REQUIRED ACTION 1 –
According to the forum excerpt on Heartbleed, whom did the disclosers notify before public disclosure?

I like how they created a catchy name and a logo, but apparently couldn't be bothered to notify major OS vendors before disclosing the vulnerability.


Which O/S vendors would those be? They notified the software developers for openssl which is exactly what you would expect them to do. They then held off public disclosure until the issue was fixed and the developers had made the update available including to all O/S vendors and the general public. I don't see how google security did anything but TheRightThing(tm) here.

It's also likely to turn out to be a poster boy counter-argument for the "open source is more secure because anyone can, and many do, review the code". This is probably the core open source security library implementation and it went unfixed for, well a comparable or longer time than closed source vendors.

I'm sure I'm not the only one imagining that certain agencies might have already been well aware of this, as might have been all sorts of neer do wells. Its a mess.

KarenRei
Posts: 285
Joined: Sat Jun 16, 2012 10:48 pm UTC

Re: 1353: "Heartbleed"

REQUIRED ACTION 2 –
In the records from the line with "לקוחות יקרים! אין" up to and including the line with "Bodentiefe Fenster von heroal", rename "SHOP" to "STORE". Reproduce only those lines, with everything else unchanged.

INFORMATION PROVIDED –
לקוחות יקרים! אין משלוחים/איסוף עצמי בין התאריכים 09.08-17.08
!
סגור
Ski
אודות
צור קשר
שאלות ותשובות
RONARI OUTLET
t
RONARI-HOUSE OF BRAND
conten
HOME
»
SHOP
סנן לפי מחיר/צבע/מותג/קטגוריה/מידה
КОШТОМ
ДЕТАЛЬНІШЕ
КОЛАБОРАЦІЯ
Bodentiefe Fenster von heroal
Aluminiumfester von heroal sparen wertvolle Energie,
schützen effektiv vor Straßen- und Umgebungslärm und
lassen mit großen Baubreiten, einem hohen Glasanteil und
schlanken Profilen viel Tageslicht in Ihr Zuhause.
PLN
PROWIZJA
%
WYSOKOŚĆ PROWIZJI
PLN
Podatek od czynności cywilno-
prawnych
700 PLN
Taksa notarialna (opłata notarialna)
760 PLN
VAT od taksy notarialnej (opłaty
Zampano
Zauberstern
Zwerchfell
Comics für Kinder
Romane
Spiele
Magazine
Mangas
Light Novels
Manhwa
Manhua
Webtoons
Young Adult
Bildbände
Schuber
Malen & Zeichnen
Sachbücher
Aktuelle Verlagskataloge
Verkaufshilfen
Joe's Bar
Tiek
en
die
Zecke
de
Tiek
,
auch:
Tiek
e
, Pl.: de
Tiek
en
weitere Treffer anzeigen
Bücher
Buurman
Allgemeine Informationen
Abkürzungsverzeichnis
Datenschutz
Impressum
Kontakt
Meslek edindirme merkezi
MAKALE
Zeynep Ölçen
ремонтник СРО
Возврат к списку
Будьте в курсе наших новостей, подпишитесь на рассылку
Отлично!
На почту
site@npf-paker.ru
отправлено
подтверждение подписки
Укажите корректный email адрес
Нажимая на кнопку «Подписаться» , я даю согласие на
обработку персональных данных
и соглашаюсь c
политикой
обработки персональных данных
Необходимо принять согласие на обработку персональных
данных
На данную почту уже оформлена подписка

...

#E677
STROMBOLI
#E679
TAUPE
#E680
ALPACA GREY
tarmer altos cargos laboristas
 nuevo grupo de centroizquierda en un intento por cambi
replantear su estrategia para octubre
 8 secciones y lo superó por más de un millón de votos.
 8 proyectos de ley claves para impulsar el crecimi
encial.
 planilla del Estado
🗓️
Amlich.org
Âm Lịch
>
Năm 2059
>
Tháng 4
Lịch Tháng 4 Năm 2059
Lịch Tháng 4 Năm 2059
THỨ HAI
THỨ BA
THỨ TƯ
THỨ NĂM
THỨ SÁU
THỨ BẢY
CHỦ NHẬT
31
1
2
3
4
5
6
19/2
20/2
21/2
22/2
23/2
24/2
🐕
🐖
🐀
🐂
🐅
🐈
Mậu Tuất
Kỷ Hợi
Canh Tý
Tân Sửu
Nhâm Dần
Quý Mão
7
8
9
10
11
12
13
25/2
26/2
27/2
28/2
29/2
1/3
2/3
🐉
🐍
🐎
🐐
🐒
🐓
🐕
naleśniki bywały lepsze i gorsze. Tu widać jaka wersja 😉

--

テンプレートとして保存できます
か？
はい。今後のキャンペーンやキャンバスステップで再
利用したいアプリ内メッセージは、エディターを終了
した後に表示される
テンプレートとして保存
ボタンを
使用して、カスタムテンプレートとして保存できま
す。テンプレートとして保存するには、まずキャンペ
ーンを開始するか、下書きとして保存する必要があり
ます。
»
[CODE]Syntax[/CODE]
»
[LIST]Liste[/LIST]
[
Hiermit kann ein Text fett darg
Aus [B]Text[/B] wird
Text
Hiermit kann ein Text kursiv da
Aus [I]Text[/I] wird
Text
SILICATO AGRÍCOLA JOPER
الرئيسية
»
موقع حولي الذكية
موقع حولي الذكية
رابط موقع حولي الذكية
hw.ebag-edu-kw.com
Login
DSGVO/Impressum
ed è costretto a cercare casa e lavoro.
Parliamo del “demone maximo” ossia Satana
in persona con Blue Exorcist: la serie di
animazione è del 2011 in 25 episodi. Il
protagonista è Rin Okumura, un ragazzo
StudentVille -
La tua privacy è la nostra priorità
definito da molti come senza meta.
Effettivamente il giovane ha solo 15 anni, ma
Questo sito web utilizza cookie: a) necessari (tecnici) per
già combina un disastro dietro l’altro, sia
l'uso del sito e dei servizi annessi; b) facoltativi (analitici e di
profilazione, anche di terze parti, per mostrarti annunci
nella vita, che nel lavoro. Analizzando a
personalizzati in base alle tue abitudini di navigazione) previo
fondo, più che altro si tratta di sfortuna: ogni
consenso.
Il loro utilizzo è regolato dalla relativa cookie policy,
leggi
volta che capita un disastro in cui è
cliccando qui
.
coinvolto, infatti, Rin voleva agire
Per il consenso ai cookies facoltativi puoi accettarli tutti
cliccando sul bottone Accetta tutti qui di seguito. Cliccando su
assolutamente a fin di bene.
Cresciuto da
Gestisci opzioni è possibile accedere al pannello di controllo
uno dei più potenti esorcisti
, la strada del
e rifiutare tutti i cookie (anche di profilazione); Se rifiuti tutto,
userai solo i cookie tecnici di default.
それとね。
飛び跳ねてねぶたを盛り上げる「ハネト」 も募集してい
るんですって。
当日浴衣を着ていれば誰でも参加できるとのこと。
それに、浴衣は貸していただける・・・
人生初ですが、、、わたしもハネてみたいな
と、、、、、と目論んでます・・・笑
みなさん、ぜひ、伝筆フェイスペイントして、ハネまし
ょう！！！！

YOUR SOLUTION 1 –
The software developers for openssl.

YOUR SOLUTION 2 –
לקוחות יקרים! אין משלוחים/איסוף עצמי בין התאריכים 09.08-17.08
!
סגור
Ski
אודות
צור קשר
שאלות ותשובות
RONARI OUTLET
t
RONARI-HOUSE OF BRAND
conten
HOME
»
STORE
סנן לפי מחיר/צבע/מותג/קטגוריה/מידה
КОШТОМ
ДЕТАЛЬНІШЕ
КОЛАБОРАЦІЯ
Bodentiefe Fenster von heroal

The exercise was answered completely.